Although urban physicians experienced network changes, these involved higher levels of network clustering after a colleague’s departure. “Urban practices likely have more redundancy in their workforce. So, the greater clustering in those networks could indicate resiliency among the remaining care team members to coordinate care without forming new ties,” Dr. Moen explained.
The findings also support what nonurban oncologists frequently report. “Dr. Moen and associates capture something those of us in rural oncology live every day: When an oncologist leaves, the burden is not simply redistributed, it’s magnified,” hematologist-oncologist Harsha Vyas, MD, founder of Cancer Center of Middle Georgia in Dublin, an independent community practice, told ONC. “It is actually much worse than the intellectual rumination of this paper. With no staff redundancy, distance is not just geographic and becomes a clinical problem,” he explained.
“When one physician departs, patients face longer travel and delayed care. A system that is already stretched must absorb even more,” added Dr. Vyas, who was not involved in the study. “Also, the supporting cast of doctors is rapidly disappearing, which makes specialties like oncology that require multidisciplinary care even worse by burdening the oncologist with primary care and surgical issues.”
The result is a cascade of added responsibilities, care coordination, infusion capacity strain, after-hours decision making, and the rebuilding of referral networks in real time, he added. “Rural healthcare is not failing due to lack of effort or quality. It’s structurally misaligned against those trying to deliver care.”
The study helps demonstrate how a departing rural oncologist affects the entire care ecosystem, and not just clinic volume. Remaining staff must rapidly absorb patients while preserving continuity of care. That entails extending clinic hours, stretching infusion capacity, redistributing call coverage, and rebuilding referral relationships with tertiary centers and local providers. “Much of this work is invisible but essential to prevent delays in diagnosis and treatment and maintain quality of care,” Dr. Vyas said.

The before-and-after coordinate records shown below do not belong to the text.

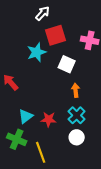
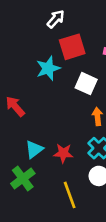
green cross: (17, 139) -> (23, 178), turned 30
yellow line: (41, 152) -> (70, 195), moved

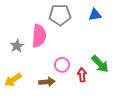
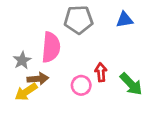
red arrow: (82, 75) -> (101, 72), moved
yellow arrow: (13, 80) -> (26, 92), moved
brown arrow: (47, 82) -> (38, 79), moved

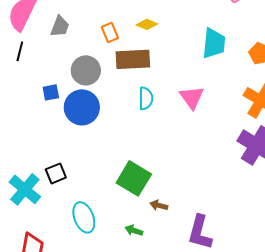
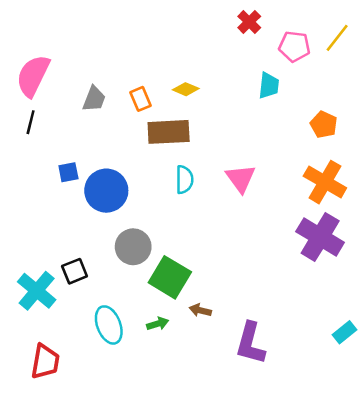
gray trapezoid: (60, 26) -> (94, 99), moved
cyan trapezoid: (214, 43) -> (269, 86), moved, size x0.7
gray circle: (86, 70) -> (133, 247), moved
green arrow: (134, 230) -> (158, 324), moved, turned 144

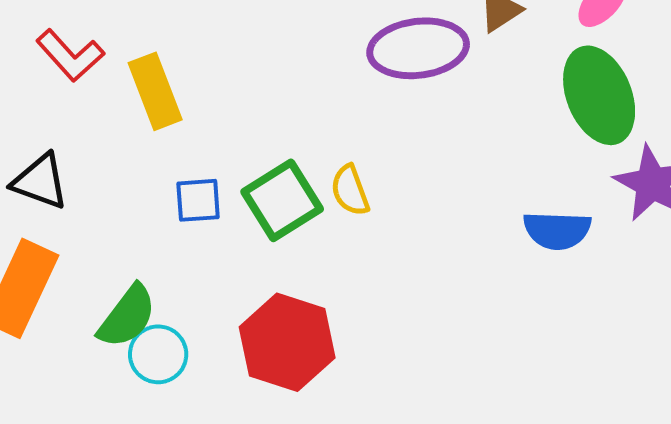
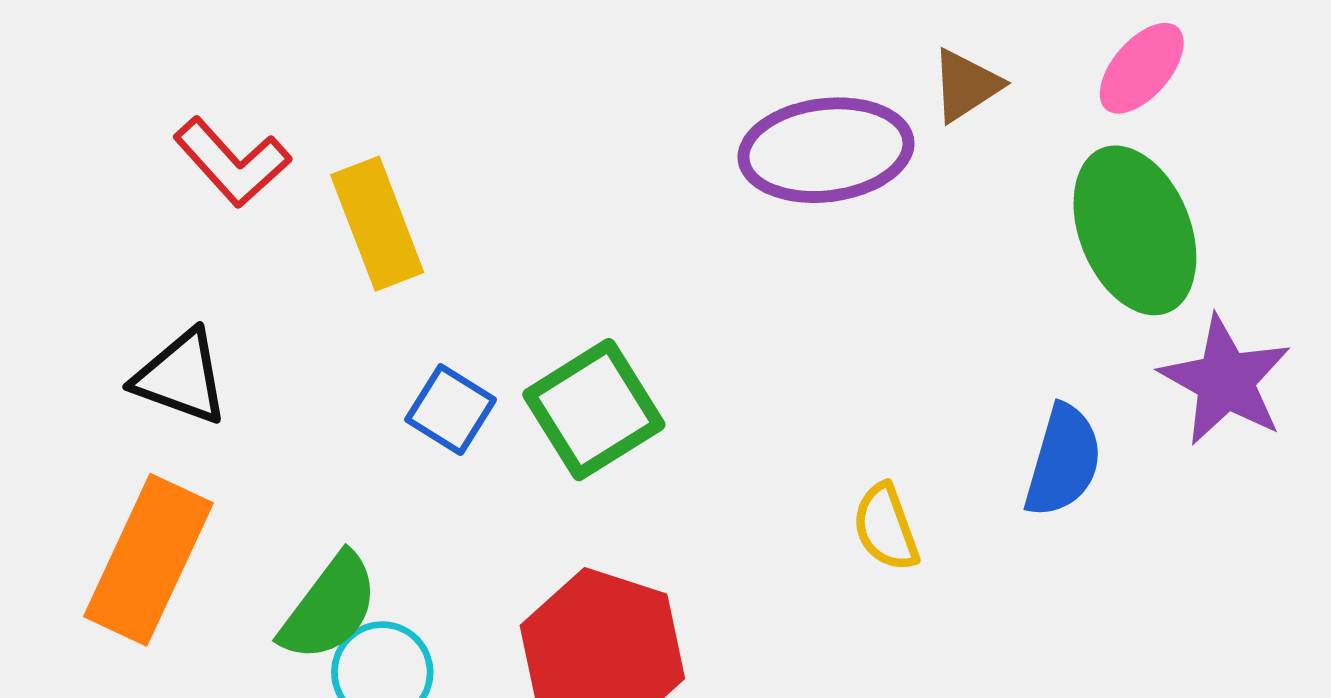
yellow semicircle: (350, 190) -> (886, 527), moved
blue square: (198, 200) -> (451, 410), turned 36
blue semicircle: (557, 230) -> (1063, 461), turned -76

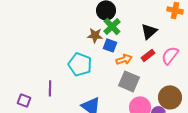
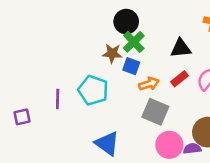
black triangle: (149, 31) -> (181, 48), turned 36
purple line: (50, 88) -> (58, 99), moved
purple square: (24, 100) -> (22, 117), moved, turned -32

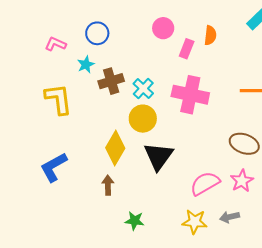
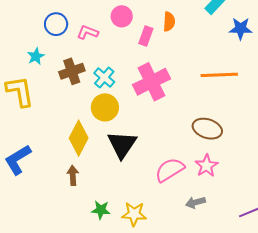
pink L-shape: (55, 44) -> (88, 32), moved
cyan star: (86, 65) -> (36, 56), moved
pink cross: (190, 95) -> (152, 82), turned -36
yellow star: (195, 222) -> (134, 214), moved

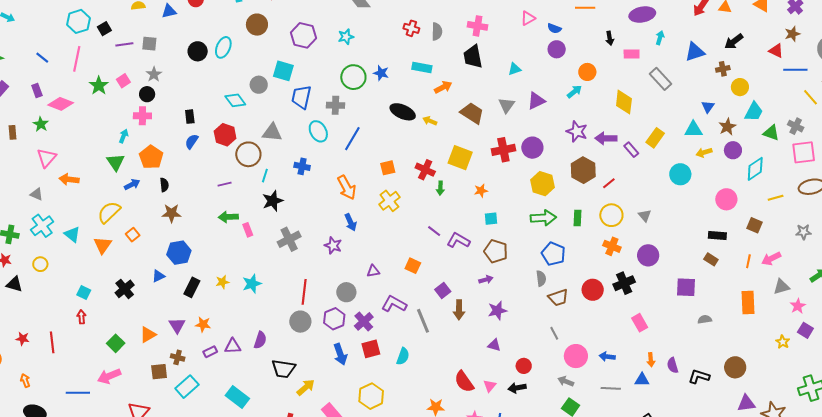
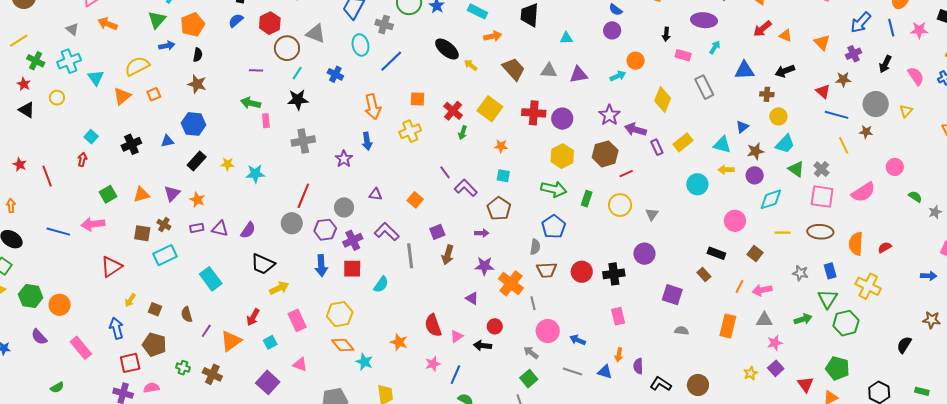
gray triangle: (507, 105) -> (549, 71), turned 42
orange cross: (612, 246) -> (511, 283), moved, size x1.4
red line: (52, 342) -> (47, 176), turned -30

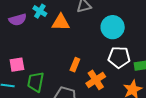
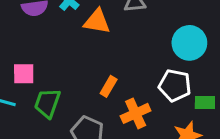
cyan circle: (113, 27) -> (189, 43), moved

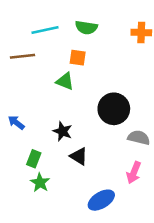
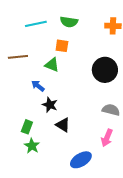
brown line: (23, 56) -> (18, 57), moved
black circle: (114, 109) -> (105, 70), moved
blue arrow: (16, 123) -> (38, 86), moved

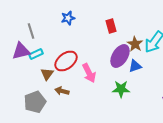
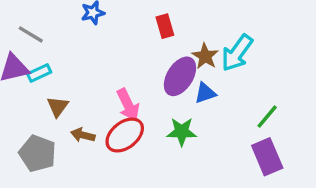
gray line: (31, 31) -> (31, 34), turned -42
red ellipse: (66, 61) -> (125, 135), moved
gray pentagon: (35, 102) -> (38, 153), turned -30

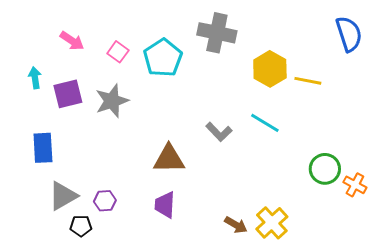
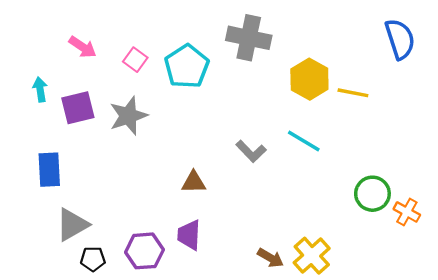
brown triangle: (169, 159) -> (194, 182), size x0.7
purple hexagon: (105, 201) -> (144, 251), moved, size x1.5

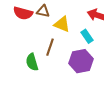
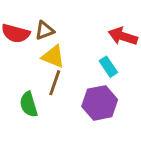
brown triangle: (43, 11) -> (45, 30), turned -32
yellow triangle: (62, 24) -> (53, 57), moved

Strategically, physician turnover in rural oncology must be anticipated – not reacted to – with resilience built in through cross-trained teams, stronger regional partnerships, tele-oncology support, and operational contingency plans, he noted. “Community physician-owned cancer centers have become a unicorn, as physicians like me assume administrative duties that rural hospital-site doctors don’t have to deal with additionally.”
Ultimately, this study suggests that rural cancer care operates with very little structural slack. “When one oncologist leaves, the impact is not isolated, it’s felt across an entire community. Because in rural America, when care disappears, distance becomes the diagnosis,” Dr. Vyas added.
Given the urban-rural differences, Dr. Moen agreed: “We likely need to develop strategies to support rural clinicians whose teams are disrupted by turnover. Challenges associated with forming new referral relationships will be different from challenges faced by teams that experience a consolidation.”